È una idea diffusa che per combattere l’obesità basti mangiare meglio e praticare un po’ di esercizio fisico e che, se tutti mettessimo in pratica questi buoni propositi, allora la tendenza a essere in sovrappeso si ridurrebbe nel giro di qualche anno. Tuttavia, è fondamentale il concetto di quanto mangiamo, ovvero del numero di calorie che assumiamo quotidianamente.
Fattori individuai come le nostre abitudini, i nostri gusti in fatto di cibo ed elementi culturali influenzano il modo in cui viviamo e mangiamo. Tutte queste realtà possono modificare l’energy imbalance gap (EIG), ovvero la differenza tra la quantità di calorie che assumiamo e quella che bruciamo nel corso di una giornata. Questo parametro permette di controllare la velocità di variazione della massa corporea ed è fondamentale per valutare l’obesità.
L’EIG è paragonabile all’accelleratore di un’auto. Se premiamo con forza sul pedale, l’EIG è positivo e la tendenza a essere obesi aumenta. Frenando, il gap EIG diviene negativo e di conseguenza si ridurrà il numero dei soggetti obesi.
Lo studio
In uno studio recente, condotto dal team del professor Hazhir Rahmandad, professore associato presso il Massachusetts Institute of Technology, sono stati utilizzati moderni metodi di simulazione per valutare le tendenze dell’EIG negli Stati Uniti.
Misurare l’Eig in modo diretto è complesso perché anche un errore dell’1% nella stima dell’apporto calorico di una persona durante una giornata renderebbe la misurazione inaffidabile. Inoltre, misurando direttamente il parametro in gruppi più ampi di persone si commette un errore medio del dieci percento in eccesso. Per evitare l’errore, i ricercatori hanno sviluppato un metodo per studiare le tendenze GIE sulla base di dati riferiti al peso di gruppi di persone presi in esame, proprio come è possibile stimare l’accelerazione di un’auto a partire dai dati sulla velocità a cui il veicolo viene guidato, in tempi diversi.
Sulla base dei dati del peso corporeo rilevati dal National Health and Nutrition Examination Survey (NHANES), la ricerca ha analizzato i cambiamenti del GIE negli ultimi quattro decenni in campioni rappresentativi di tre differenti gruppi di popolazione americana: bianchi non ispanici, afro-americani e ispanici. Lo studio mostra differenze significative tra i tre gruppi di popolazione, nonché tra i generi all’interno di ciascun gruppo.
Per i bianchi non ispanici, ovvero il campione di persone più rappresentato nel corso dello studio e l’etnia più diffusa negli USA, negli ultimi quaranta anni il valore del GIE è stato in media positivo. Ciò significa che la percentuale di persone obese in questo gruppo etnico è decisamente aumentata. Tuttavia, negli ultimi anni, questo gap sta avvicinandosi allo zero: ciò non significa che il problema dell’obesità sia risolto ma che perlomeno non sta peggiorando in quanto il tasso di soggetti obesi si è stabilizzato.

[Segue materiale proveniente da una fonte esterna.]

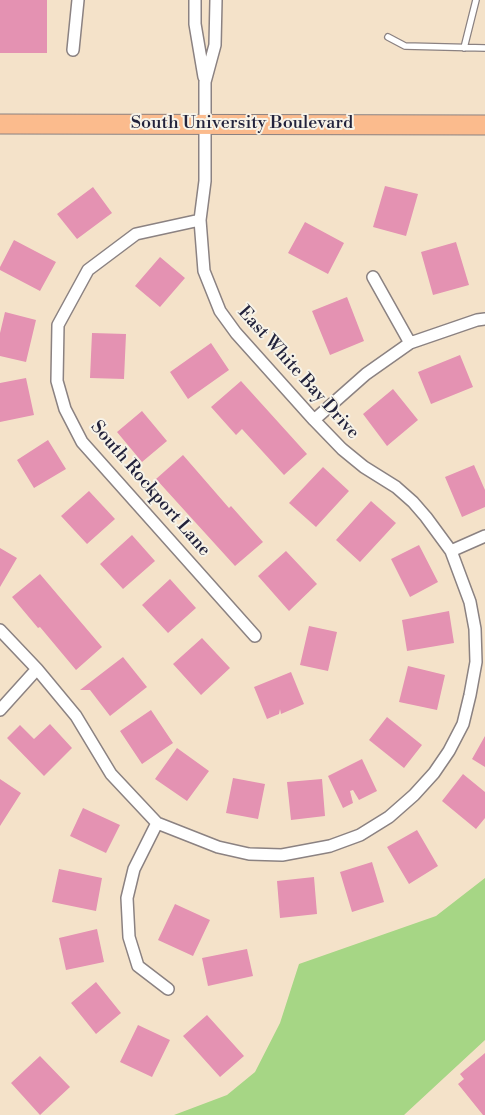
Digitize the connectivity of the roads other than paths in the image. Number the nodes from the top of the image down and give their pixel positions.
1 (78, 0) edge
2 (195, 0) edge
3 (216, 0) edge
4 (476, 0) edge
5 (388, 37) dead end
6 (464, 48) junction
7 (485, 48) edge
8 (73, 50) dead end
9 (205, 82) junction
10 (0, 124) edge
11 (206, 124) junction
12 (485, 125) edge
13 (200, 220) junction
14 (374, 277) dead end
15 (485, 319) edge
16 (410, 343) junction
17 (314, 420) junction
18 (485, 536) edge
19 (451, 551) junction
20 (0, 630) edge
21 (255, 636) dead end
22 (37, 669) junction
23 (0, 710) edge
24 (157, 823) junction
25 (168, 989) dead end

1 - 8 street
2 - 9 street
3 - 9 street
4 - 6 lane
5 - 6 lane
6 - 7 lane
9 - 11 street, East White Bay Drive
10 - 11 main road, South University Boulevard
11 - 12 main road, South University Boulevard
11 - 13 street, East White Bay Drive
13 - 17 street, East White Bay Drive
13 - 21 street, South Rockport Lane
14 - 16 street
15 - 16 street
16 - 17 street
17 - 19 street, East White Bay Drive
18 - 19 street
19 - 24 street, East White Bay Drive
20 - 22 street, East White Bay Drive
22 - 23 street
22 - 24 street, East White Bay Drive
24 - 25 street

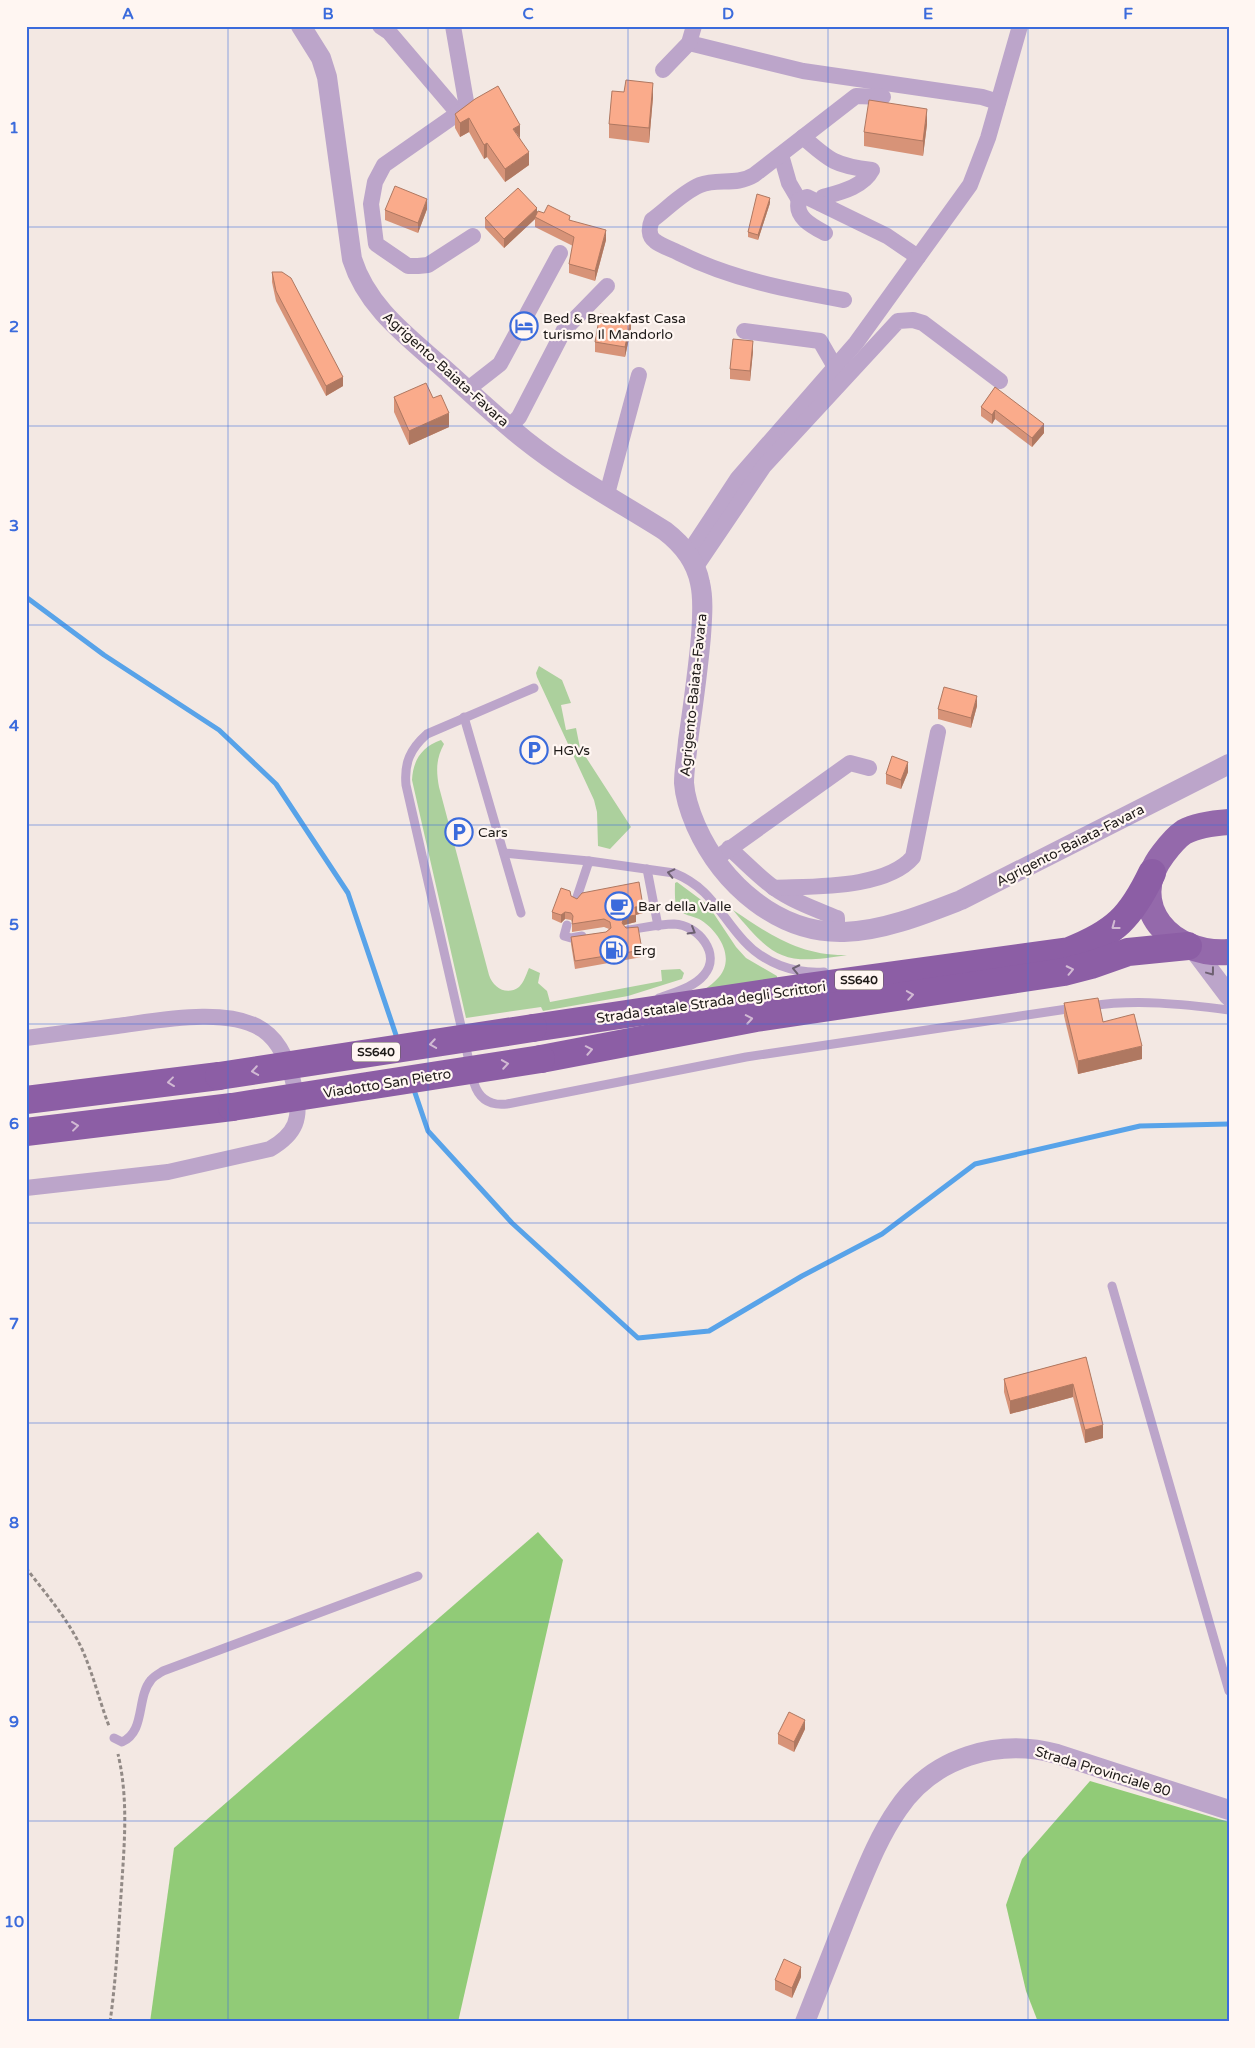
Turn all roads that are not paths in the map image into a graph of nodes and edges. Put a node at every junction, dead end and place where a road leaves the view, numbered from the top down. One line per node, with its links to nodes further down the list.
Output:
1 (380, 26): 10 (street)
2 (453, 26): 10 (street)
3 (694, 26): 6 (street)
4 (1020, 26): 9 (street)
5 (305, 27): 25 (street, Agrigento-Baiata-Favara)
6 (689, 43): 7 (street); 9 (street)
7 (662, 70)
8 (883, 97): 11 (street)
9 (998, 102): 18 (street)
10 (458, 113): 16 (street)
11 (803, 137): 12 (street); 14 (street)
12 (781, 155): 13 (street); 20 (street)
13 (799, 200): 14 (street); 15 (street)
14 (820, 203): 18 (street)
15 (825, 233)
16 (473, 236)
17 (560, 253): 25 (street)
18 (918, 257): 22 (street)
19 (607, 286): 26 (street)
20 (844, 300)
21 (744, 331): 22 (street)
22 (835, 367): 28 (street)
23 (639, 376): 27 (street)
24 (1000, 381): 28 (street)
25 (468, 389): 26 (street, Agrigento-Baiata-Favara)
26 (510, 426): 27 (street, Agrigento-Baiata-Favara)
27 (607, 494): 28 (street, Agrigento-Baiata-Favara)
28 (692, 561): 36 (street, Agrigento-Baiata-Favara)
29 (534, 688): 30 (lane)
30 (464, 717): 35 (lane); 56 (lane)
31 (938, 732): 40 (street)
32 (1229, 764): 46 (street, Agrigento-Baiata-Favara)
33 (869, 768): 36 (street)
34 (1229, 822): 39 (main road)
35 (504, 852): 37 (lane); 42 (lane)
36 (722, 854): 40 (street); 46 (street, Agrigento-Baiata-Favara)
37 (589, 862): 38 (lane); 41 (lane)
38 (648, 869): 44 (lane); 52 (lane, one-way to 38)
39 (1152, 873): 49 (main road); 50 (highway, Strada statale Strada degli Scrittori / SS640, one-way to 50)
40 (774, 888): 46 (street)
41 (576, 900)
42 (521, 913)
43 (568, 925): 47 (lane)
44 (658, 926): 45 (lane); 54 (lane, one-way to 54)
45 (628, 930)
46 (837, 932)
47 (588, 936)
48 (1037, 945): 50 (lane)
49 (1190, 947): 51 (main road); 53 (street, one-way to 53); 59 (highway, Strada statale Strada degli Scrittori / SS640, one-way to 49)
50 (1069, 951): 57 (highway, Strada statale Strada degli Scrittori / SS640)
51 (1229, 952)
52 (833, 971)
53 (1229, 996)
54 (649, 1000)
55 (639, 1002): 57 (lane)
56 (1229, 1010)
57 (533, 1028): 60 (highway, SS640, one-way to 60, bridge)
58 (26, 1038): 62 (street)
59 (541, 1059): 61 (highway, Viadotto San Pietro / SS640, one-way to 59, bridge)
60 (26, 1100)
61 (26, 1132)
62 (26, 1188)
63 (1112, 1286): 65 (lane)
64 (418, 1576): 66 (lane)
65 (1229, 1691)
66 (114, 1738)
67 (1229, 1810): 68 (street, Strada Provinciale 80)
68 (805, 2022)

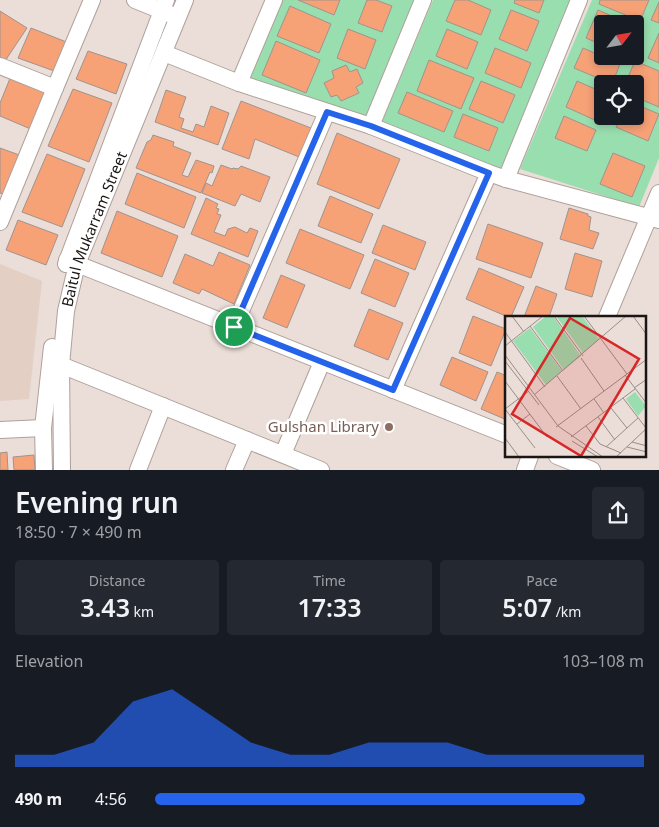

Per gli afro-americani, invece, il tasso di obesità è in crescita e infatti il GIE è positivo. Tuttavia per questo gruppo etnico è che GIE ha cominciato a ridursi negli ultimi anni, per cui ci si aspetta che il parametro rimarrà positivo anche nel prossimo decennio per poi ridursi e avvicinarsi allo zero.
La situazione più critica riguarda gli ispanici. In particolare, dai risultati dello studio emerge che il valore del GIE è positivo e continua a crescere ad un ritmo allarmante. Ciò significa che fra gli statunitensi di etnia ispanica, l’obesità è un problema molto diffuso e che questa situazione sta peggiorando velocemente.
Inoltre, lo studio mostra come le donne afro-americano mostrano una maggiore tendenza a divenire obese nel corso della vita rispetto agli uomini dello stesso gruppo etnico. Al contrario, emerge come i bianchi maschi possano divenire obesi con più probabilità rispetto alle donne della stessa etnia.
In realtà, che l’obesità fosse una sorta di piaga sociale ampliamente diffusa negli Usa era cosa nota. Tuttavia lo studio evidenzia importanti differenze rispetto a una tendenza all’obesità tra le varie etnie che compongono una popolazione così varia e multiculturale come quella americana.
L’indagine potrà aiutare quindi a ideare dei programmi contro l’obesità che abbiano come target i gruppi di popolazione più a rischio al fine di sfruttare al meglio le risorse disponibili per il controllo dell’andamento del peso e dei suoi elevati costi sociali.